KMFDM / Attak

Attak

Attak

 

 ドイツ出身のインダストリアルバンドの、1999年の解散を経て2002年に復活しての1作目。通算では12th。

 

 解散後に結成したMDFMKでの活動はアルバム1枚で終了したものの、本作ではMDFMKで見せたサウンドを基点にした、メタルギターや軽快なリズムトラックを効かせたインダストリアルロックを展開。

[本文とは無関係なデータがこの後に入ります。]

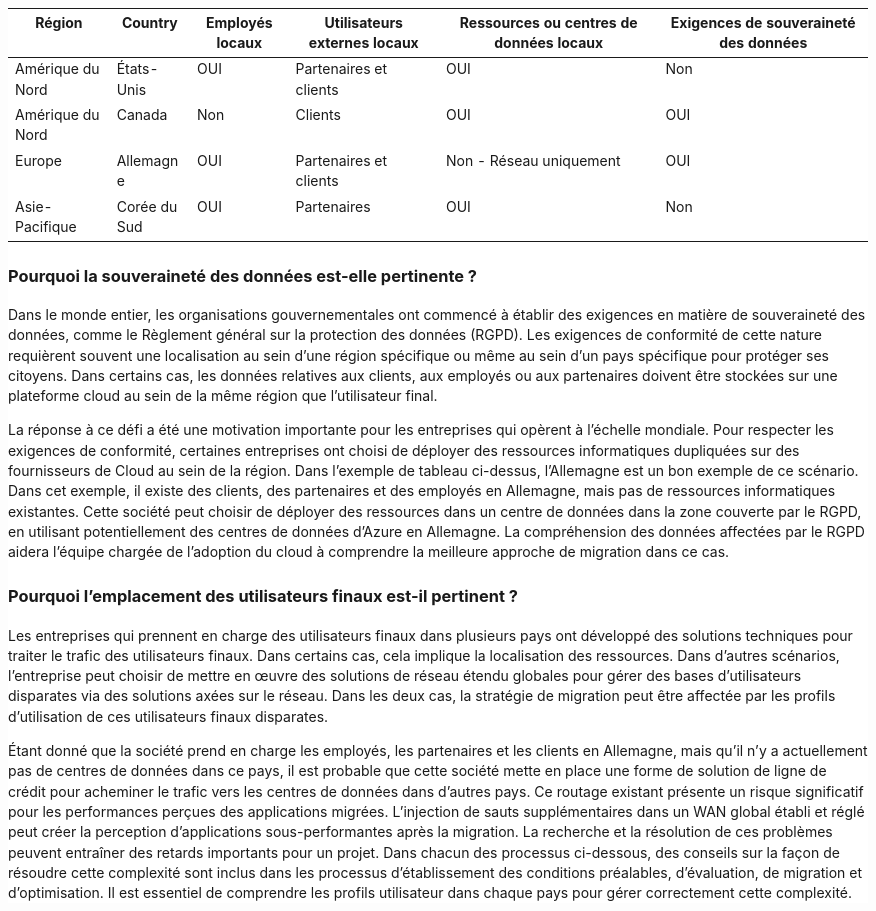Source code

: |Région  |Country  |Employés locaux  |Utilisateurs externes locaux  |Ressources ou centres de données locaux |Exigences de souveraineté des données  |
|---------|---------|---------|---------|---------|---------|
|Amérique du Nord     |États-Unis         |OUI         |Partenaires et clients         |OUI         |Non         |
|Amérique du Nord     |Canada         |Non         |Clients         |OUI         |OUI         |
|Europe     |Allemagne         |OUI         |Partenaires et clients         |Non - Réseau uniquement         |OUI         |
|Asie-Pacifique     |Corée du Sud         |OUI         |Partenaires         |OUI         |Non         |



### <a name="why-is-data-sovereignty-relevant"></a>Pourquoi la souveraineté des données est-elle pertinente ?

Dans le monde entier, les organisations gouvernementales ont commencé à établir des exigences en matière de souveraineté des données, comme le Règlement général sur la protection des données (RGPD). Les exigences de conformité de cette nature requièrent souvent une localisation au sein d’une région spécifique ou même au sein d’un pays spécifique pour protéger ses citoyens. Dans certains cas, les données relatives aux clients, aux employés ou aux partenaires doivent être stockées sur une plateforme cloud au sein de la même région que l’utilisateur final.

La réponse à ce défi a été une motivation importante pour les entreprises qui opèrent à l’échelle mondiale. Pour respecter les exigences de conformité, certaines entreprises ont choisi de déployer des ressources informatiques dupliquées sur des fournisseurs de Cloud au sein de la région. Dans l’exemple de tableau ci-dessus, l’Allemagne est un bon exemple de ce scénario. Dans cet exemple, il existe des clients, des partenaires et des employés en Allemagne, mais pas de ressources informatiques existantes. Cette société peut choisir de déployer des ressources dans un centre de données dans la zone couverte par le RGPD, en utilisant potentiellement des centres de données d’Azure en Allemagne. La compréhension des données affectées par le RGPD aidera l’équipe chargée de l’adoption du cloud à comprendre la meilleure approche de migration dans ce cas.

### <a name="why-is-the-location-of-end-users-relevant"></a>Pourquoi l’emplacement des utilisateurs finaux est-il pertinent ?

Les entreprises qui prennent en charge des utilisateurs finaux dans plusieurs pays ont développé des solutions techniques pour traiter le trafic des utilisateurs finaux. Dans certains cas, cela implique la localisation des ressources. Dans d’autres scénarios, l’entreprise peut choisir de mettre en œuvre des solutions de réseau étendu globales pour gérer des bases d’utilisateurs disparates via des solutions axées sur le réseau. Dans les deux cas, la stratégie de migration peut être affectée par les profils d’utilisation de ces utilisateurs finaux disparates.

Étant donné que la société prend en charge les employés, les partenaires et les clients en Allemagne, mais qu’il n’y a actuellement pas de centres de données dans ce pays, il est probable que cette société mette en place une forme de solution de ligne de crédit pour acheminer le trafic vers les centres de données dans d’autres pays. Ce routage existant présente un risque significatif pour les performances perçues des applications migrées. L’injection de sauts supplémentaires dans un WAN global établi et réglé peut créer la perception d’applications sous-performantes après la migration. La recherche et la résolution de ces problèmes peuvent entraîner des retards importants pour un projet. Dans chacun des processus ci-dessous, des conseils sur la façon de résoudre cette complexité sont inclus dans les processus d’établissement des conditions préalables, d’évaluation, de migration et d’optimisation. Il est essentiel de comprendre les profils utilisateur dans chaque pays pour gérer correctement cette complexité.
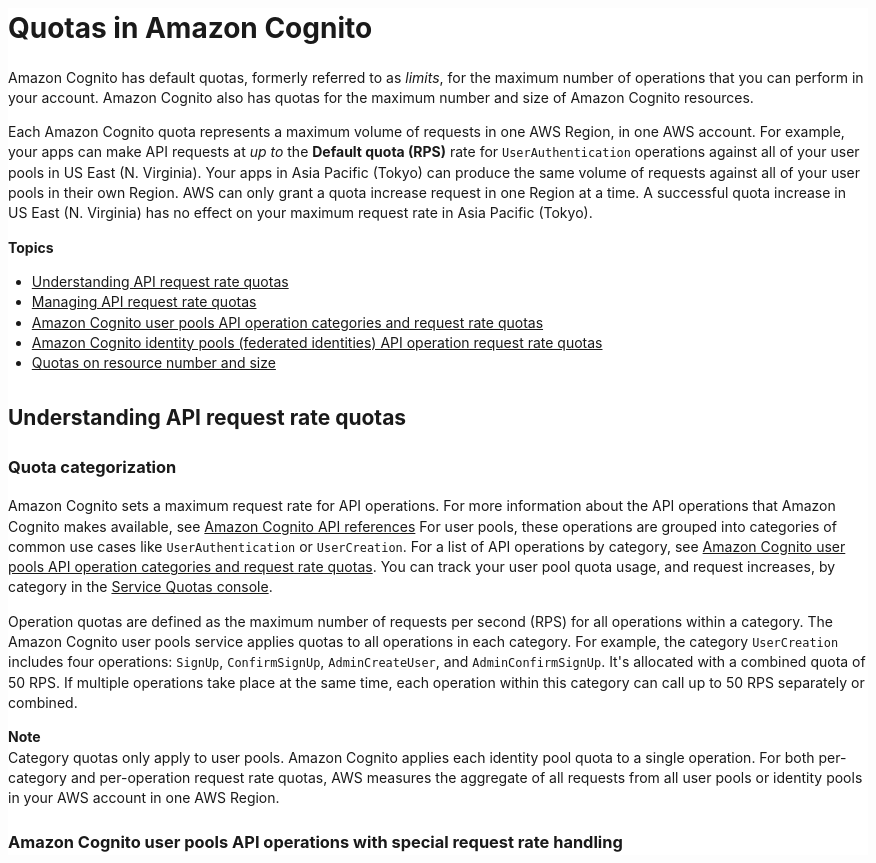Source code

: # Quotas in Amazon Cognito<a name="limits"></a>

Amazon Cognito has default quotas, formerly referred to as *limits*, for the maximum number of operations that you can perform in your account\. Amazon Cognito also has quotas for the maximum number and size of Amazon Cognito resources\.

Each Amazon Cognito quota represents a maximum volume of requests in one AWS Region, in one AWS account\. For example, your apps can make API requests at *up to* the **Default quota \(RPS\)** rate for `UserAuthentication` operations against all of your user pools in US East \(N\. Virginia\)\. Your apps in Asia Pacific \(Tokyo\) can produce the same volume of requests against all of your user pools in their own Region\. AWS can only grant a quota increase request in one Region at a time\. A successful quota increase in US East \(N\. Virginia\) has no effect on your maximum request rate in Asia Pacific \(Tokyo\)\.

**Topics**
+ [Understanding API request rate quotas](#operation-quotas)
+ [Managing API request rate quotas](#managing-request-rate-quotas)
+ [Amazon Cognito user pools API operation categories and request rate quotas](#category_operations)
+ [Amazon Cognito identity pools \(federated identities\) API operation request rate quotas](#amazon-cognito-identity-pools-federated-identities-request-rate-quotas)
+ [Quotas on resource number and size](#resource-quotas)

## Understanding API request rate quotas<a name="operation-quotas"></a>

### Quota categorization<a name="quota-categorization"></a>

Amazon Cognito sets a maximum request rate for API operations\. For more information about the API operations that Amazon Cognito makes available, see [Amazon Cognito API references](cognito-reference.md) For user pools, these operations are grouped into categories of common use cases like `UserAuthentication` or `UserCreation`\. For a list of API operations by category, see [Amazon Cognito user pools API operation categories and request rate quotas](#category_operations)\. You can track your user pool quota usage, and request increases, by category in the [Service Quotas console](https://console.aws.amazon.com/servicequotas/home)\.

Operation quotas are defined as the maximum number of requests per second \(RPS\) for all operations within a category\. The Amazon Cognito user pools service applies quotas to all operations in each category\. For example, the category `UserCreation` includes four operations: `SignUp`, `ConfirmSignUp`, `AdminCreateUser`, and `AdminConfirmSignUp`\. It's allocated with a combined quota of 50 RPS\. If multiple operations take place at the same time, each operation within this category can call up to 50 RPS separately or combined\. 

**Note**  
Category quotas only apply to user pools\. Amazon Cognito applies each identity pool quota to a single operation\. For both per\-category and per\-operation request rate quotas, AWS measures the aggregate of all requests from all user pools or identity pools in your AWS account in one AWS Region\.

### Amazon Cognito user pools API operations with special request rate handling<a name="api-operation-special-handling"></a>
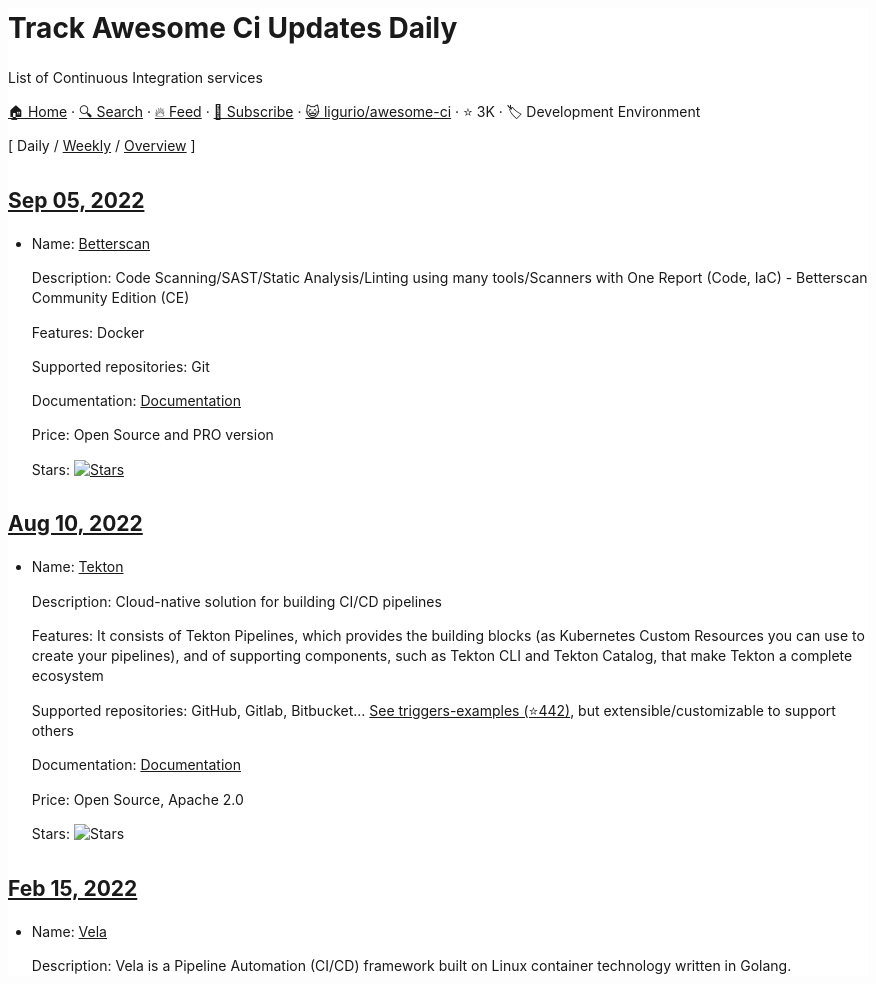 # Track Awesome Ci Updates Daily

List of Continuous Integration services

[🏠 Home](/README.md) · [🔍 Search](https://test.trackawesomelist.com/search/) · [🔥 Feed](https://test.trackawesomelist.com/ligurio/awesome-ci/rss.xml) · [📮 Subscribe](https://trackawesomelist.us17.list-manage.com/subscribe?u=d2f0117aa829c83a63ec63c2f&id=36a103854c) · [😺 ligurio/awesome-ci](https://github.com/ligurio/awesome-ci) · ⭐ 3K · 🏷️ Development Environment

[ Daily / [Weekly](/content/ligurio/awesome-ci/week/README.md) / [Overview](/content/ligurio/awesome-ci/readme/README.md) ]

## [Sep 05, 2022](/content/2022/09/05/README.md)

- Name: [Betterscan](https://www.betterscan.io)

  Description: Code Scanning/SAST/Static Analysis/Linting using many tools/Scanners with One Report (Code, IaC) - Betterscan Community Edition (CE)

  Features: Docker

  Supported repositories: Git

  Documentation: [Documentation](https://betterscan.io)

  Price: Open Source and PRO version

  Stars: [![Stars](https://img.shields.io/github/stars/marcinguy/betterscan-ce.svg)](https://github.com/marcinguy/betterscan-ce/)



## [Aug 10, 2022](/content/2022/08/10/README.md)

- Name: [Tekton](https://tekton.dev/)

  Description: Cloud-native solution for building CI/CD pipelines

  Features: It consists of Tekton Pipelines, which provides the building blocks (as Kubernetes Custom Resources you can use to create your pipelines), and of supporting components, such as Tekton CLI and Tekton Catalog, that make Tekton a complete ecosystem

  Supported repositories: GitHub, Gitlab, Bitbucket... [See triggers-examples (⭐442)](https://github.com/tektoncd/triggers/tree/main/examples/v1beta1), but extensible/customizable to support others

  Documentation: [Documentation](https://tekton.dev/docs/)

  Price: Open Source, Apache 2.0

  Stars: ![Stars](https://img.shields.io/github/stars/tektoncd/catalog)



## [Feb 15, 2022](/content/2022/02/15/README.md)

- Name: [Vela](https://go-vela.github.io/docs/)

  Description: Vela is a Pipeline Automation (CI/CD) framework built on Linux container technology written in Golang.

解散直前のKMFDMに参加していたTim Sköld節の効いた哀愁のボーカルだけでなく、久々に参加したPIGのRaymond Wattsも手腕を振るい、あの低く潰れたボーカルを披露。この辺りの人選は本当に良い仕事をしています。一方で、解散後に袂を分かったEn EschやGünter Schulzは当然ながら関わっておらず、その影響かはともかくとして、90年代のKMFDMにあったソウルフルなノリや特徴的なギターはそのまま消失ぎみ。それ自体は別に悪くないことだし、インダストリアルダンスというバンドの根幹の部分は失われていないけど、新しいKMFDM像を作るというのは、MDFMKという助走があっても大変なことなんだろうな、と思ってしまいます。まぁでも楽曲の粒は揃ってますよ。個人的にはLucia Cifarelliの可愛らしい声がいい味を出している「Urban Monkey Warfare」は結構好きだし、ハイスピードな曲調から一転、スロウに落ちた間奏で哀愁の必殺コードが炸裂する「Sturm & Drang」も一押し。Sascha KonietzkoとTim Sköldのツインボーカルが拝める「Risen」も注目。